[ENUNCIADO DE LA TAREA] Reproduce todas las líneas del material tal como aparecen, sin cambiar nada.

[REGISTROS DE DATOS]
════

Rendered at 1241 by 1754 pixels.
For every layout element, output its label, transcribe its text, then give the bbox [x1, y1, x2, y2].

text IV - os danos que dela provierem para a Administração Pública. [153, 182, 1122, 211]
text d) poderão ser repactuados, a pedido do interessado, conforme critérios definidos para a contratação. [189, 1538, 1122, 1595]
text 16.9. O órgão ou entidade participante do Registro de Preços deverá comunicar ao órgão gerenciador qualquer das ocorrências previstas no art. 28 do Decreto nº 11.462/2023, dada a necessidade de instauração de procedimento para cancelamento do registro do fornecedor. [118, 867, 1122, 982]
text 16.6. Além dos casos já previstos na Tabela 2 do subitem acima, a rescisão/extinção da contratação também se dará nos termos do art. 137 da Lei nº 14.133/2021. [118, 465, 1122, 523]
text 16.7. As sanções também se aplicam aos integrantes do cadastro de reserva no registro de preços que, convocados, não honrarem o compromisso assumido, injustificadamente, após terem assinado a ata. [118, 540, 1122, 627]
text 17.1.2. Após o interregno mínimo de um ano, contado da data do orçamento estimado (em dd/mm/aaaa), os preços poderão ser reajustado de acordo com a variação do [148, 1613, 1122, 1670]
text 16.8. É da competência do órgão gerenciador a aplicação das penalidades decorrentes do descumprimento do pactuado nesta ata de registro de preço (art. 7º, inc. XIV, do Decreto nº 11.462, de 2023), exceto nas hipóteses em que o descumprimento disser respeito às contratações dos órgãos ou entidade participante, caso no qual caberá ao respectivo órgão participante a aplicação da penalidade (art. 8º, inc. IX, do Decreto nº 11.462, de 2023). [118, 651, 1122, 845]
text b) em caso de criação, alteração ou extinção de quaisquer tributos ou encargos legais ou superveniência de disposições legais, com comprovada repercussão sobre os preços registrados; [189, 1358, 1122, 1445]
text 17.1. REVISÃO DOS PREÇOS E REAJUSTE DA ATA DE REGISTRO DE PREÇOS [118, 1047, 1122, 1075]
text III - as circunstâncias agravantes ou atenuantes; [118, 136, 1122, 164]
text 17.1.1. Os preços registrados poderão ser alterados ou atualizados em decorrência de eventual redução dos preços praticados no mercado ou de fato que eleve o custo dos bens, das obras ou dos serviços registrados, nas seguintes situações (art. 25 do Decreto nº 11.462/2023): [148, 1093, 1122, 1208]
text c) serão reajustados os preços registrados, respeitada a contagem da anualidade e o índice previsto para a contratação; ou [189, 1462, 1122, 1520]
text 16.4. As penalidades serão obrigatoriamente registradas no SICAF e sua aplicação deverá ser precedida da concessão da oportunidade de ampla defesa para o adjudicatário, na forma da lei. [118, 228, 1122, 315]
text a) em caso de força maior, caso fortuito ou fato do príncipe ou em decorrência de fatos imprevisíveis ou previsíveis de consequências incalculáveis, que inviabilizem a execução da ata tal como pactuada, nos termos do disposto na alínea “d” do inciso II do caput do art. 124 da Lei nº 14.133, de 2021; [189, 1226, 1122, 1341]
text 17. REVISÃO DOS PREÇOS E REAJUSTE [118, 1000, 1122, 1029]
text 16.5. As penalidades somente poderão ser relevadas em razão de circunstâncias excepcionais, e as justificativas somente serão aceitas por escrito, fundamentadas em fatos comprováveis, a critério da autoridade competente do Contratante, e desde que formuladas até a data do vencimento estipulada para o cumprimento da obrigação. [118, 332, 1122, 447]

════

[SOLUCIÓN ESCRITA]
Rendered at 1241 by 1754 pixels.
For every layout element, output its label, transcribe its text, then give the bbox [x1, y1, x2, y2].

text IV - os danos que dela provierem para a Administração Pública. [153, 182, 1122, 211]
text d) poderão ser repactuados, a pedido do interessado, conforme critérios definidos para a contratação. [189, 1538, 1122, 1595]
text 16.9. O órgão ou entidade participante do Registro de Preços deverá comunicar ao órgão gerenciador qualquer das ocorrências previstas no art. 28 do Decreto nº 11.462/2023, dada a necessidade de instauração de procedimento para cancelamento do registro do fornecedor. [118, 867, 1122, 982]
text 16.6. Além dos casos já previstos na Tabela 2 do subitem acima, a rescisão/extinção da contratação também se dará nos termos do art. 137 da Lei nº 14.133/2021. [118, 465, 1122, 523]
text 16.7. As sanções também se aplicam aos integrantes do cadastro de reserva no registro de preços que, convocados, não honrarem o compromisso assumido, injustificadamente, após terem assinado a ata. [118, 540, 1122, 627]
text 17.1.2. Após o interregno mínimo de um ano, contado da data do orçamento estimado (em dd/mm/aaaa), os preços poderão ser reajustado de acordo com a variação do [148, 1613, 1122, 1670]
text 16.8. É da competência do órgão gerenciador a aplicação das penalidades decorrentes do descumprimento do pactuado nesta ata de registro de preço (art. 7º, inc. XIV, do Decreto nº 11.462, de 2023), exceto nas hipóteses em que o descumprimento disser respeito às contratações dos órgãos ou entidade participante, caso no qual caberá ao respectivo órgão participante a aplicação da penalidade (art. 8º, inc. IX, do Decreto nº 11.462, de 2023). [118, 651, 1122, 845]
text b) em caso de criação, alteração ou extinção de quaisquer tributos ou encargos legais ou superveniência de disposições legais, com comprovada repercussão sobre os preços registrados; [189, 1358, 1122, 1445]
text 17.1. REVISÃO DOS PREÇOS E REAJUSTE DA ATA DE REGISTRO DE PREÇOS [118, 1047, 1122, 1075]
text III - as circunstâncias agravantes ou atenuantes; [118, 136, 1122, 164]
text 17.1.1. Os preços registrados poderão ser alterados ou atualizados em decorrência de eventual redução dos preços praticados no mercado ou de fato que eleve o custo dos bens, das obras ou dos serviços registrados, nas seguintes situações (art. 25 do Decreto nº 11.462/2023): [148, 1093, 1122, 1208]
text c) serão reajustados os preços registrados, respeitada a contagem da anualidade e o índice previsto para a contratação; ou [189, 1462, 1122, 1520]
text 16.4. As penalidades serão obrigatoriamente registradas no SICAF e sua aplicação deverá ser precedida da concessão da oportunidade de ampla defesa para o adjudicatário, na forma da lei. [118, 228, 1122, 315]
text a) em caso de força maior, caso fortuito ou fato do príncipe ou em decorrência de fatos imprevisíveis ou previsíveis de consequências incalculáveis, que inviabilizem a execução da ata tal como pactuada, nos termos do disposto na alínea “d” do inciso II do caput do art. 124 da Lei nº 14.133, de 2021; [189, 1226, 1122, 1341]
text 17. REVISÃO DOS PREÇOS E REAJUSTE [118, 1000, 1122, 1029]
text 16.5. As penalidades somente poderão ser relevadas em razão de circunstâncias excepcionais, e as justificativas somente serão aceitas por escrito, fundamentadas em fatos comprováveis, a critério da autoridade competente do Contratante, e desde que formuladas até a data do vencimento estipulada para o cumprimento da obrigação. [118, 332, 1122, 447]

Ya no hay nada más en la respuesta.